The pronunciation is: Hoo ohev vuh-aba ohev The letter vav can sound like an o if it is written with a dot (form of vowel marking- not used in modern Hebrew). But since duolingo does not include those helpful dots, you just have to figure out which version of the letter it actually is. I hope that helps a little...
@GIV3N the (nikud) point I was making was "it is essential", especially while learning the alef beit. Regarding your reference to the "hebrew bible" you are referring specifically to the Torah. It is the Torah בעברית. כן בידיוק !
It is a year later I am reading your comment and you may have forgotten this but it is beneficial for hebrew learners to know and understand the Nikud... Of course it isn't widely used now, but in order for a hebrew learner to understand the context of what they are learning, it is essential.

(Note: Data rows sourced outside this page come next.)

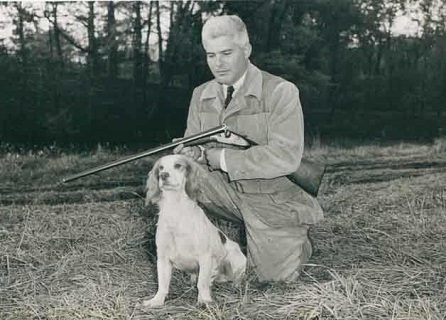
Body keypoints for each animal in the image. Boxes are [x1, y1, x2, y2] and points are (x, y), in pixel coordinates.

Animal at [142, 155, 246, 308]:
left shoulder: (205, 257)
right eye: (160, 167)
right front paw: (156, 300)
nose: (163, 175)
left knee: (236, 278)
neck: (176, 210)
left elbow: (201, 284)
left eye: (178, 166)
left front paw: (205, 301)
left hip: (237, 260)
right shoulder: (162, 258)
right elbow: (162, 284)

In Hebrew, you mostly have to guess or simply remember how the words are read. That's the most difficult part about it, I know. In case of verbs, in time, you'll know the vowel patterns in conjugations and will be and will be able to model new words after the old ones. With more experience, you will probably be able to read new words intuitively, develop a gut feeling about typical phonetic combinations. But there's no easy rule you could learn in the beginning for vowels and dubious consonants and read correctly.
What I've gathered so far is that the "ה" /h/ is almost silent (at least in this recording), and that to make the /o/ sound, you need to write the "ו" next to an "א". (so the first word is /o/).
[I'd really like to know what determines whether you write "או" or "וא", though.]
Then ב seems to be pronounced /v/ when it's at the end of the word. So "או" /o/, "ה" /h/, "ב" /v/ [because it's final] = "ohev"
(But you might want to check this with someone with more than zero basis in this language!! :)
To me it seems more than the silent /h/, it seems that when it is preceded by a consonant, it seems to make the consonant aspirated.
This is difficult to see for most people, since aspiration is usually not considered in most languages, but at least it seems that that is what is going on.... kinda....
Of course, I may be quite wrong.
When vowels aren't written, the vav is used to write the /o/ and /u/ vowels. So when a vav is in the middle of a word, it is almost always a vowel, and the /o/ is more common than /u/. At the beginning, it is always a consonant and pronounced /v/. If vav is a consonant in the middle of a word, it is usually doubled to indicate it, like in the word דווקא, which is pronounced /davka/
So this has been asked already, but Im also lost on pronunciation. Can any native hebrew speakers weigh in on pronunciation rules, or can anybody leave a link to general pronunciation rules? I thought that I was getting it, but this was the firalst thing that made me go "I have no idea what I'm doing".
I am sorry to disappoint but usually there isn't a specific ground rule to lean on in Hebrew, even a native speaker once coming across a new word will have to sort of guess the pronunciation. Regarding the letter vav ו - if it is in the beginning it will usually be read as ve. In some rare cases it will sound like va. There is an explanation for that but it is very advanced, even for some native Hebrew speakers. When the letter vav is coming in the middle of the word it can be either a vowel, making the sound of o or u, or a consonant with the sound of v. At an end of a word, 99% it will be a vowel, but that, too, have exceptions. If you are interested in a long provate lesson email me at firstname.lastname@example.org and i'll be happy to help :)
That isn't the case for any language offered on DUO is it? Did someone say the DUO Arabic course offers the character reference charts? The alphabet is not explained or offered in the English course. Teach yourself. I did it. It is possible. A person has to want to learn first.
That said, it is essential for one to know the alef bet and have studied the hebrew characters and be in the process of studying the characters before taking on a beginner course like this in hebrew. Duolingo is a computerized "free" course and it's a good thing Hebrew is being offered. That's what I think. DUO volunteers or just other participants who have a greater command of the hebrew language, are essential to this happening at all. Question your own committment. If you want to learn the Alef-Bet then you either have to pay for private lessons or teach yourself or get lucky and have the fortune of knowing an Israeli or fluent hebrew speaker to help you. Good luck.
It is silent in "הוא" (hoo)"he" and "היא" (hee/hi)"she". I've always wondered if in ancient times the words were ever pronounced "hooah" and "hiah" since that is how "he" and "she" are pronounced in Arabic. A fast course in Hebrew: me is who, who is he, he is she, and dog means fish. ; )
Can someone explain to me why "he loves and dad loves" in incorrect here?